Investors in the leveraged loan and high-yield (HY) bond markets rejoiced following a better-than-expected inflation reading last week that sent equity markets soaring. On Thursday (10 November), the US Bureau of Labor Statistics reported that core inflation slowed to 7.7% in October, well below estimates of 8% and an encouraging sign that the Federal Reserve’s monetary tightening has been effective in cooling price growth. Many investors now expect the Fed to start to reduce its interest-rate hikes going forward, likely to 50 basis points (bps).

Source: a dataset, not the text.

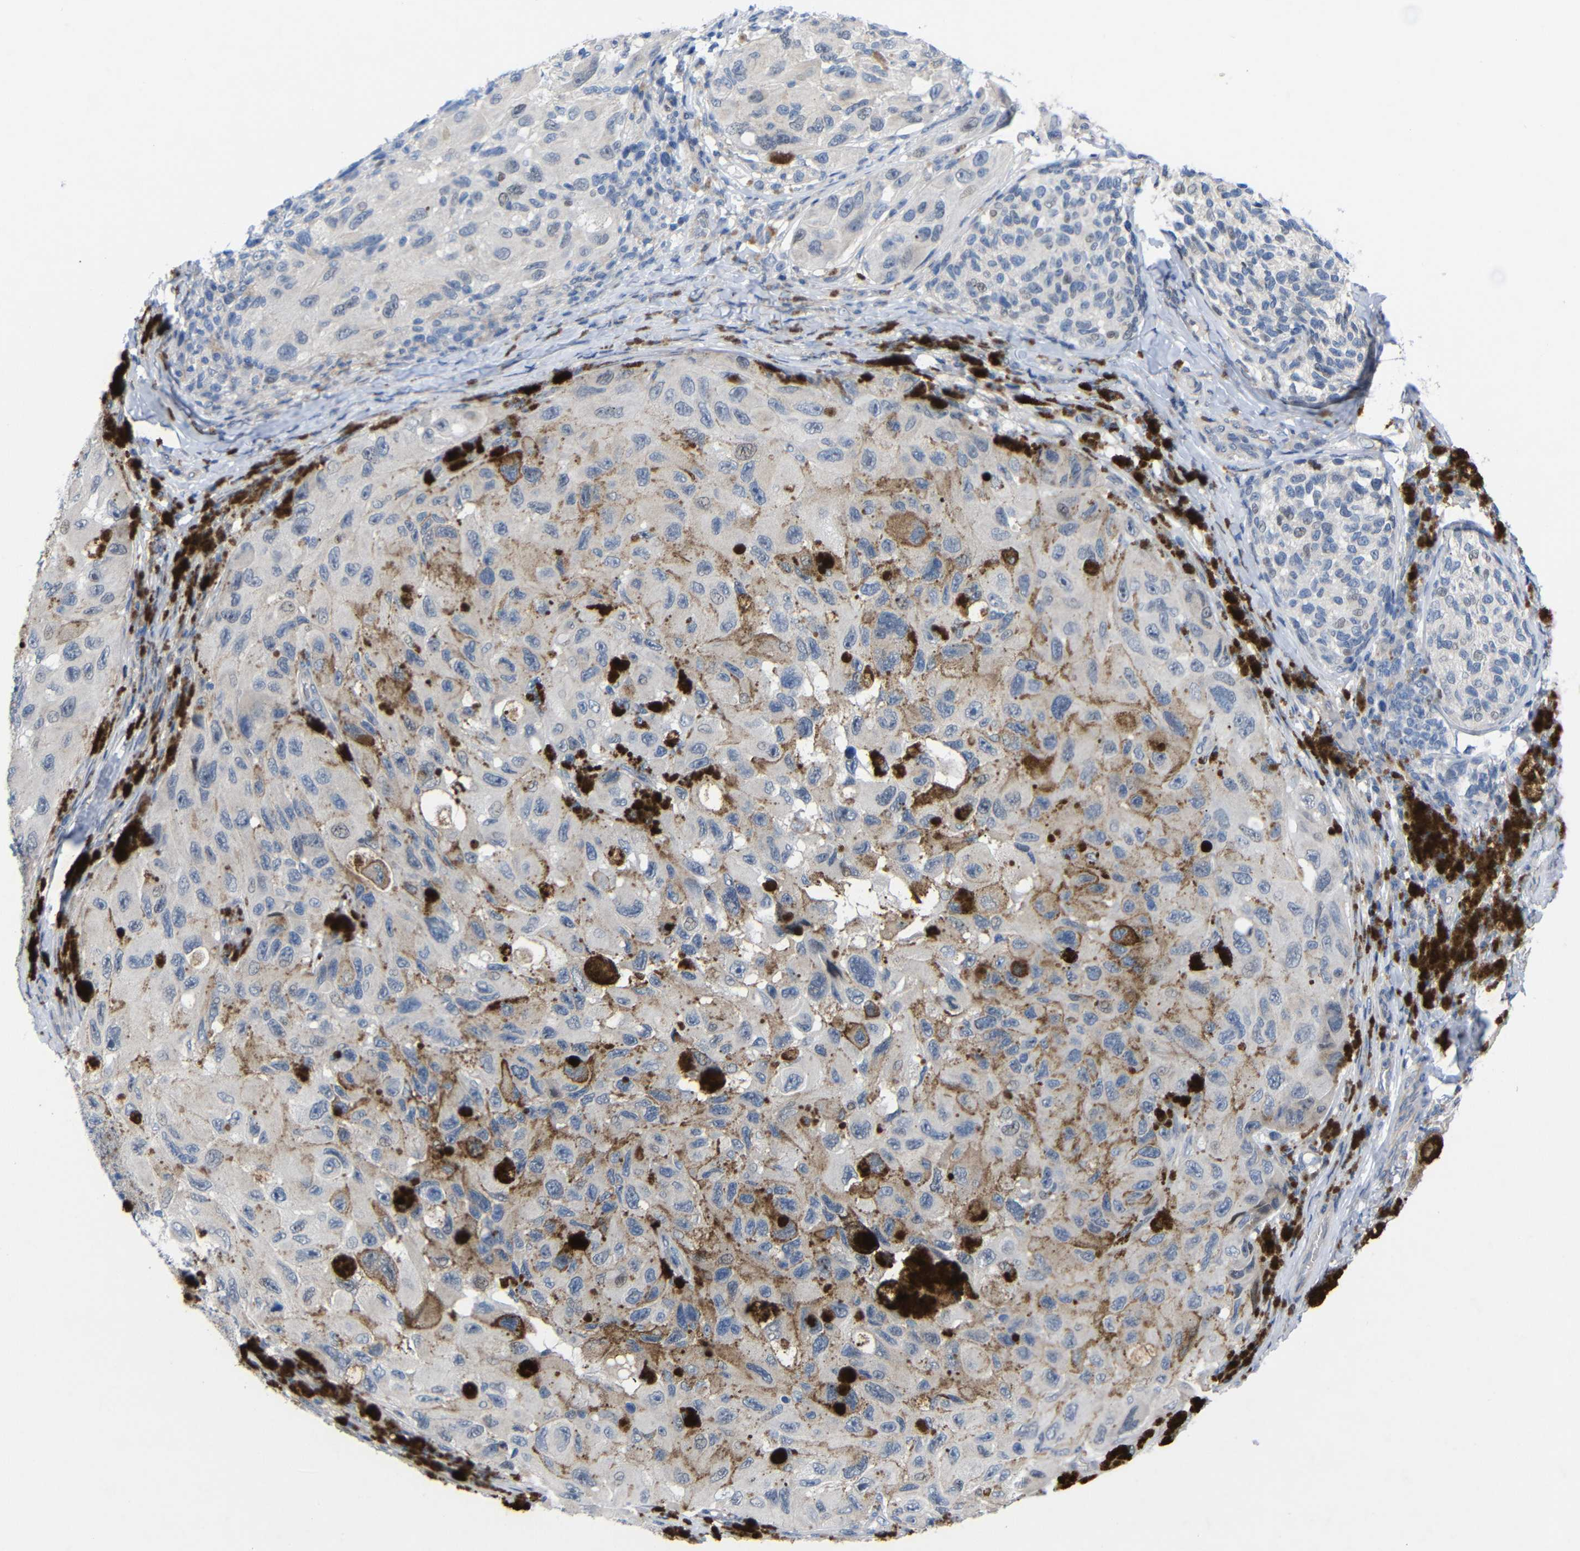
{"staining": {"intensity": "negative", "quantity": "none", "location": "none"}, "tissue": "melanoma", "cell_type": "Tumor cells", "image_type": "cancer", "snomed": [{"axis": "morphology", "description": "Malignant melanoma, NOS"}, {"axis": "topography", "description": "Skin"}], "caption": "Tumor cells are negative for protein expression in human melanoma.", "gene": "CMTM1", "patient": {"sex": "female", "age": 73}}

The long-awaited news propelled equity markets upward, with the S&P gaining 5.5% on the announcement, marking the best day for stocks in the past two years. In the loan and bond secondary markets, reactions were similarly optimistic. Average bids on institutional term loans climbed 95bps to 92.1 from an October low of 91.14. While the loan market reaction was more subdued than that of the stock market, it signifies an important turnaround following a decline of more than 2 points during September and October. Bonds have seen similar gains of late, with pricing gaining 266bps from the October low of 83.58. The fixed-rate instruments are generally more sensitive to interest-rate moves, which have, to date, led to losses of 11.2% for bond investors, according to the ICE BofA US High-Yield Index.
Window of opportunity: syndication pipeline sees burst of activity following inflation reading
Issuers have taken the opportunity to address any urgent financing needs, with the pipeline of deals in syndication gushing up to USD 7.5bn this week from less than USD 1bn in the last week of October. While the figure falls well below the January pipeline, when USD 44bn of loans and bonds were working through the market, it represents the busiest the market has been since September. With future rate hikes now expected to be tamer, and if secondary markets continue to be supportive of issuance, the run should carry through to year-end.
One noticeable trend has been for borrowers to ease back into the market, with incremental and add-on debt. So far this month, three borrowers have priced incremental debt worth USD 1.6bn. The largest incremental financing was issued by Acrisure to support future acquisitions. On the bond side, Spirit Airlines priced an add-on to its 8% senior secured notes due 2025 to repay debt and bolster liquidity. Two incremental term loans are also working through the market, including a USD 75m tranche backing a dividend at Parkway Generation, one of the few issuers brave enough to tap the markets for an equity distribution this year.
Another encouraging sign has been the return of refinancing after months of negligible issuance. Following only USD 2.4bn of loan refinancing issuance in October, the November figure to date has already surpassed USD 3bn, with an additional USD 3bn currently in the pipeline. This would mark the highest level of refi issuance since May, when USD 5.5bn was issued to refinance existing debt. Four Seasons is currently in the market with a USD 850m term loan B (TLB) due 2029 to address its outstanding TLB maturing in November 2023. Lenders have floated price talk for the Ba3/BB+ rated hotel operator at SOFR + CSA + 325–350bps and a 97 OID, well tight of average pricing in October, when margins averaged 491bps and most loans priced at an average discount of 96.35.
Total bond issuance in October amounted to only USD 2.4bn, as most borrowers chose to remain sidelined during the market downswing. However, so far this month, USD 6.6bn has priced, with refinancings accounting for USD 4.6bn of the total, and an additional USD 3bn of bonds in the pipeline that are expected to price in the coming days.